Objective: We present an algorithm to estimate the delay between a tissue time activity curve and a blood input curve at a single-voxel level tested on whole-body data from a long-axial field-of-view scanner with tracers of different noise characteristics.

Methods: Whole-body scans of 15 patients divided equally among three tracers: [15O]H2O, [18F]FDG and [64Cu]Cu-DOTATATE, were used in development and testing of the algorithm. Delay time were estimated by fitting the cumulatively summed input function and tissue time activity curve with special considerations for noise. To evaluate the performance of the algorithm, it was compared against two other algorithms also commonly applied in delay estimation, name cross-correlation and a one-tissue compartment model with incorporated delay.

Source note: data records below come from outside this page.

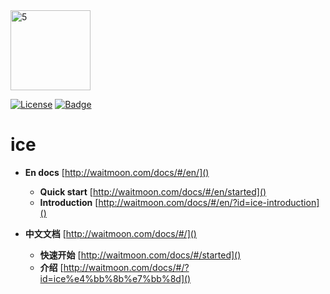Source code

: <img width="128" alt="5" src="https://user-images.githubusercontent.com/33447125/151098049-72aaf8d1-b759-4d84-bf6b-1a2260033582.png">


[![License](https://img.shields.io/badge/license-Apache%202-4EB1BA.svg)](https://www.apache.org/licenses/LICENSE-2.0.html)
[![Badge](https://img.shields.io/badge/link-ice--docs-brightgreen)](http://waitmoon.com/docs)

# ice

- **En docs** [http://waitmoon.com/docs/#/en/]()
    - **Quick start** [http://waitmoon.com/docs/#/en/started]()
    - **Introduction** [http://waitmoon.com/docs/#/en/?id=ice-introduction]()


- **中文文档** [http://waitmoon.com/docs/#/]()
    - **快速开始** [http://waitmoon.com/docs/#/started]()
    - **介绍** [http://waitmoon.com/docs/#/?id=ice%e4%bb%8b%e7%bb%8d]()
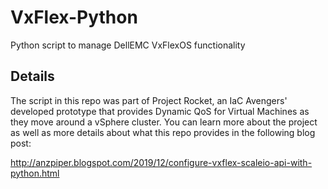 # VxFlex-Python
Python script to manage DellEMC VxFlexOS functionality
## Details
The script in this repo was part of Project Rocket, an IaC Avengers' developed prototype that provides Dynamic QoS for Virtual Machines as they move around a vSphere cluster. You can learn more about the project as well as more details about what this repo provides in the following blog post:

http://anzpiper.blogspot.com/2019/12/configure-vxflex-scaleio-api-with-python.html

All algorithms were tested on both synthetic time activity curves produced with the one-tissue compartment model with increasing levels of noise and delays between the tissue activity curve and the blood input curve. Whole-body delay maps were also calculated for each of the three tracers with data acquired on a long-axial field-of-view scanner with high time resolution.

Results: Our proposed model performs better for low signal-to-noise ratio time activity curves compared to both cross-correlation and the one-tissue compartment models for non-[15O]H2O tracers. Testing on synthetically produced time activity curves it displays only a small and even residual delay, while the one-tissue compartment model with included delay showed varying residual delays.

Conclusion: The algorithm is robust to noise and proves applicable on a range of tracers as tested on [15O]H2O, [18F]FDG and [64Cu]Cu-DOTATATE, and hence is a viable option offering the ability for delay correction across various organs and tracers in use with kinetic modeling.